Measures taken to combat on-campus traffic


George Kinder

Middle school parents line up for carpool on a Tuesday afternoon.

George Kinder, Staff Writer

Every day, hundreds of cars roll through the campus to either drop off or pick up students. The lines sometimes feel extremely long, but what is it like from the perspective of those who run the carpool?

Although lines will most likely stay fairly long because of challenges to  to shorten them, faculty and staff who oversee the carpool have a few tips and reasons for how the carpool is managed. 

 “We modify traffic flow as needed to provide the fastest times, but we also have to ensure that we do not upset our community on San Felipe and we ensure safety for everyone at all times, ” security manager Ms. Julie Burris-Richardson said.

 To ensure that cars keep from blocking San Felipe,  the parking garage is used to help more cars get onto campus and to help with traffic flow.
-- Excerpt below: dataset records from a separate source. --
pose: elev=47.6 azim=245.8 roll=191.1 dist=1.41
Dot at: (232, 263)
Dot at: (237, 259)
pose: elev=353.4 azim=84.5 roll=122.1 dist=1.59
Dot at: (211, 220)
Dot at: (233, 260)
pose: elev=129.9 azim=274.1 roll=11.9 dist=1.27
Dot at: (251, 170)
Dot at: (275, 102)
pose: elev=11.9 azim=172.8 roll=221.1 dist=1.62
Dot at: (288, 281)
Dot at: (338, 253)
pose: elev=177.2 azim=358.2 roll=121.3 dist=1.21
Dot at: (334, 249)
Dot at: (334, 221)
“Directing traffic through the garage helps to alleviate the traffic,” she said. “We realize this is an inconvenience, but it is absolutely necessary at times.” 

In addition, there is an off-duty officer working the light outside of Kinkaid. The hope is that more cars will be able to get off San Felipe Street and onto the campus grounds. Traffic isn’t just caused by the number of cars that enter the school, but other factors as well. 
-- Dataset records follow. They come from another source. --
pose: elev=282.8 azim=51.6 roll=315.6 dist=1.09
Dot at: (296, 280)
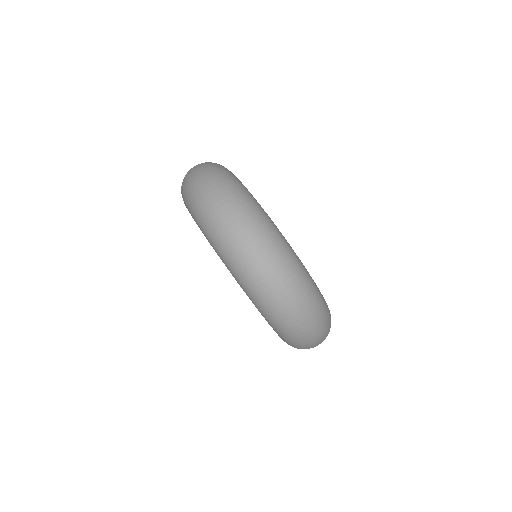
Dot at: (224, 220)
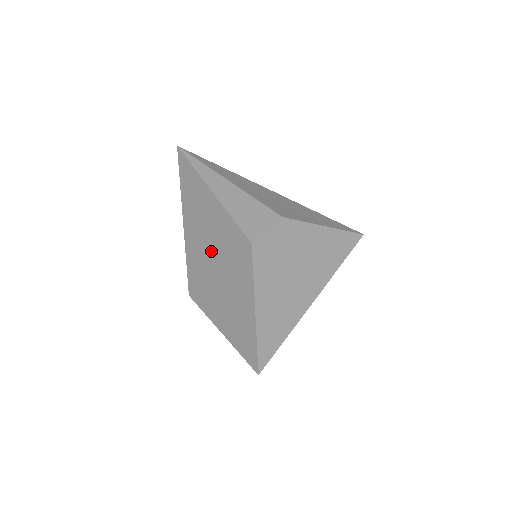
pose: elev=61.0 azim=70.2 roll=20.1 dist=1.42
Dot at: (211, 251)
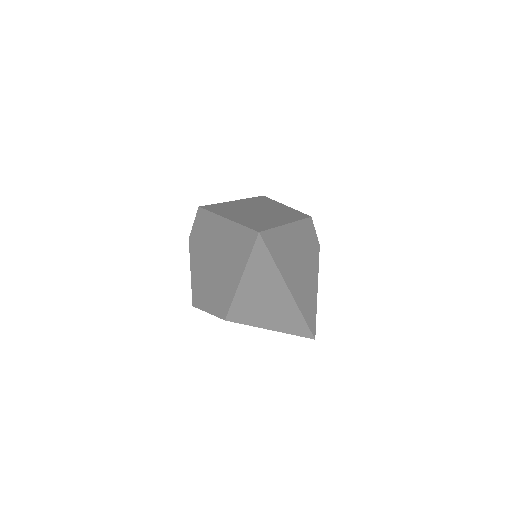
Dot at: (258, 208)
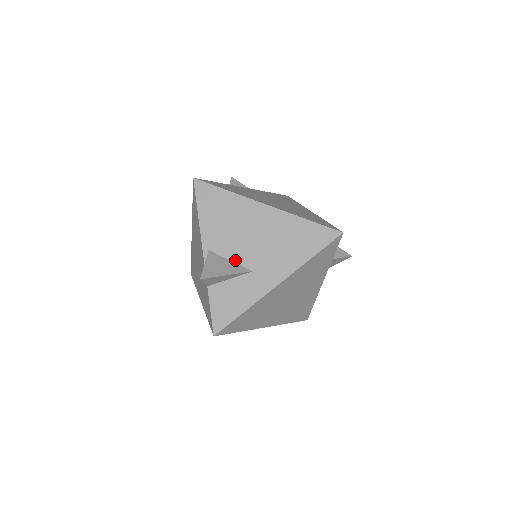
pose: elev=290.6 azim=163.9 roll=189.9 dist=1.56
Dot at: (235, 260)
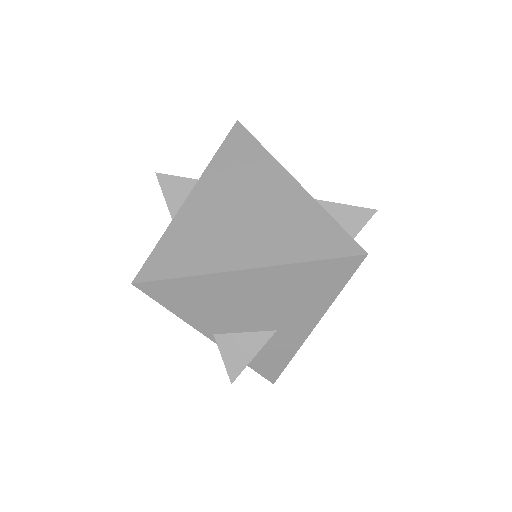
Dot at: (250, 330)
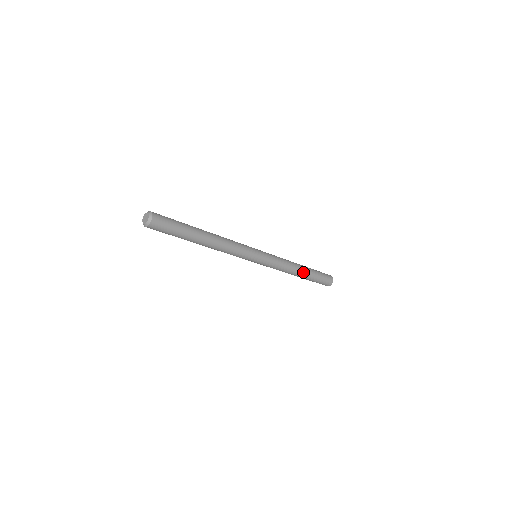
“Light outages, vehicle accidents, lane closures on San Felipe, weather, the time it takes students to exit the vehicle, the number of events on campus, the arrival time for students could potentially be at the same time, parents/visitors parking in staff parking [could all be reasons for traffic].” Ms. Burris-Richardson said.

If traffic lines seem as if they are being held up, it is probably because of one of these many reasons, which means that students and parents will have to stay patient in traffic lines.

Kinkaid families can help as a community by ensuring that traffic rules are always obeyed, staying off  cell phones, and going the speed limit.